PROMPT – The records that follow are to be repeated without alteration.

STUDY MATERIAL –
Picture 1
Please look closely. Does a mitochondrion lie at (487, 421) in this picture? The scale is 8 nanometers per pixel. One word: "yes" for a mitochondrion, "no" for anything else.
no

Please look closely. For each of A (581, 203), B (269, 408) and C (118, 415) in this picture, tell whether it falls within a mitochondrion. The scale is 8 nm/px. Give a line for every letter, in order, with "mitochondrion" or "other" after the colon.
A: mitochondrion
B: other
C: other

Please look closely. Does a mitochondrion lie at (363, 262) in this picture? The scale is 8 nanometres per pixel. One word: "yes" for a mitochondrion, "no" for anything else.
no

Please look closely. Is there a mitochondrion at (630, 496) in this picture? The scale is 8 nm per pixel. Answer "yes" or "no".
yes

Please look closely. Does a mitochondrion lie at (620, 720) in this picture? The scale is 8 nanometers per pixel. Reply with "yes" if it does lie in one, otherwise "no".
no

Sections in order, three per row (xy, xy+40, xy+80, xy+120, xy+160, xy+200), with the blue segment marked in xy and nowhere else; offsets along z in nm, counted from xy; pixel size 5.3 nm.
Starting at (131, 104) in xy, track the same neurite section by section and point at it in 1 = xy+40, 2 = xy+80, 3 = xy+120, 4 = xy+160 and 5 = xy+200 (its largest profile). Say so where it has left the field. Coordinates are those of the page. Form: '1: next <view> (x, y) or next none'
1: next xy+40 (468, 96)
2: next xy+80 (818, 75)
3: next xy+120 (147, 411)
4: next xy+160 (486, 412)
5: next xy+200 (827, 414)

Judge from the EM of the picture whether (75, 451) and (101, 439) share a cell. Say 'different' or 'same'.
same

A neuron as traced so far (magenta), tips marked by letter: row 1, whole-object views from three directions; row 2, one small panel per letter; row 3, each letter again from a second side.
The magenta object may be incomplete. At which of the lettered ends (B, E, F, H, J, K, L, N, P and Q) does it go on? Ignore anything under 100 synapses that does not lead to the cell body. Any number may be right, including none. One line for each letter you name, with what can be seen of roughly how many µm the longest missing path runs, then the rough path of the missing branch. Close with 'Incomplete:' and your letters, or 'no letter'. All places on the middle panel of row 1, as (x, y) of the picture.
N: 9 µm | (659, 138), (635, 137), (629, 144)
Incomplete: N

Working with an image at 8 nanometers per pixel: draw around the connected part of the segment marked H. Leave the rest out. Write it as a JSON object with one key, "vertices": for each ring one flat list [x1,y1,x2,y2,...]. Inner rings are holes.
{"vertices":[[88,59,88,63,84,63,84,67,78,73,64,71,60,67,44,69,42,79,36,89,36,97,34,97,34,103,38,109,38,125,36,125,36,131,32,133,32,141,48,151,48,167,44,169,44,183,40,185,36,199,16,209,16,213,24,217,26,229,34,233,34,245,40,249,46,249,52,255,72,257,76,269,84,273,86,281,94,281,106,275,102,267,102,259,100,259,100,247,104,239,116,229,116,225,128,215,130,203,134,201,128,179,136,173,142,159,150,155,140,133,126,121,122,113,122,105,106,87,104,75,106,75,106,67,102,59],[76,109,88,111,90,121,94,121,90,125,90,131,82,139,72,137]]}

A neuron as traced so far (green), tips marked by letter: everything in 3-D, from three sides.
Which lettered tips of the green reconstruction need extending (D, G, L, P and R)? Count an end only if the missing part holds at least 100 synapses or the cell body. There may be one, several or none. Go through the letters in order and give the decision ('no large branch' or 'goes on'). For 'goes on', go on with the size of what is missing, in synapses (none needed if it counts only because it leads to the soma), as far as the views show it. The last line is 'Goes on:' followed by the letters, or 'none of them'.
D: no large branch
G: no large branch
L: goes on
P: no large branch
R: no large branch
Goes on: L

FINISHED EXERCISE –
Picture 1
Please look closely. Does a mitochondrion lie at (487, 421) in this picture? The scale is 8 nanometers per pixel. One word: "yes" for a mitochondrion, "no" for anything else.
no

Please look closely. For each of A (581, 203), B (269, 408) and C (118, 415) in this picture, tell whether it falls within a mitochondrion. The scale is 8 nm/px. Give a line for every letter, in order, with "mitochondrion" or "other" after the colon.
A: mitochondrion
B: other
C: other

Please look closely. Does a mitochondrion lie at (363, 262) in this picture? The scale is 8 nanometres per pixel. One word: "yes" for a mitochondrion, "no" for anything else.
no

Please look closely. Is there a mitochondrion at (630, 496) in this picture? The scale is 8 nm per pixel. Answer "yes" or "no".
yes

Please look closely. Does a mitochondrion lie at (620, 720) in this picture? The scale is 8 nanometers per pixel. Reply with "yes" if it does lie in one, otherwise "no".
no

Sections in order, three per row (xy, xy+40, xy+80, xy+120, xy+160, xy+200), with the blue segment marked in xy and nowhere else; offsets along z in nm, counted from xy; pixel size 5.3 nm.
Starting at (131, 104) in xy, track the same neurite section by section and point at it in 1 = xy+40, 2 = xy+80, 3 = xy+120, 4 = xy+160 and 5 = xy+200 (its largest profile). Say so where it has left the field. Coordinates are those of the page. Form: '1: next <view> (x, y) or next none'
1: next xy+40 (468, 96)
2: next xy+80 (818, 75)
3: next xy+120 (147, 411)
4: next xy+160 (486, 412)
5: next xy+200 (827, 414)

Judge from the EM of the picture whether (75, 451) and (101, 439) share a cell. Say 'different' or 'same'.
same

A neuron as traced so far (magenta), tips marked by letter: row 1, whole-object views from three directions; row 2, one small panel per letter; row 3, each letter again from a second side.
The magenta object may be incomplete. At which of the lettered ends (B, E, F, H, J, K, L, N, P and Q) does it go on? Ignore anything under 100 synapses that does not lead to the cell body. Any number may be right, including none. One line for each letter you name, with what can be seen of roughly how many µm the longest missing path runs, then the rough path of the missing branch. Close with 'Incomplete:' and your letters, or 'no letter'. All places on the middle panel of row 1, as (x, y) of the picture.
N: 9 µm | (659, 138), (635, 137), (629, 144)
Incomplete: N

Working with an image at 8 nanometers per pixel: draw around the connected part of the segment marked H. Leave the rest out. Write it as a JSON object with one key, "vertices": for each ring one flat list [x1,y1,x2,y2,...]. Inner rings are holes.
{"vertices":[[88,59,88,63,84,63,84,67,78,73,64,71,60,67,44,69,42,79,36,89,36,97,34,97,34,103,38,109,38,125,36,125,36,131,32,133,32,141,48,151,48,167,44,169,44,183,40,185,36,199,16,209,16,213,24,217,26,229,34,233,34,245,40,249,46,249,52,255,72,257,76,269,84,273,86,281,94,281,106,275,102,267,102,259,100,259,100,247,104,239,116,229,116,225,128,215,130,203,134,201,128,179,136,173,142,159,150,155,140,133,126,121,122,113,122,105,106,87,104,75,106,75,106,67,102,59],[76,109,88,111,90,121,94,121,90,125,90,131,82,139,72,137]]}

A neuron as traced so far (green), tips marked by letter: everything in 3-D, from three sides.
Which lettered tips of the green reconstruction need extending (D, G, L, P and R)? Count an end only if the missing part holds at least 100 synapses or the cell body. There may be one, several or none. Go through the letters in order and give the decision ('no large branch' or 'goes on'). For 'goes on', go on with the size of what is missing, in synapses (none needed if it counts only because it leads to the soma), as far as the views show it. The last line is 'Goes on:' followed by the letters, or 'none of them'.
D: no large branch
G: no large branch
L: goes on
P: no large branch
R: no large branch
Goes on: L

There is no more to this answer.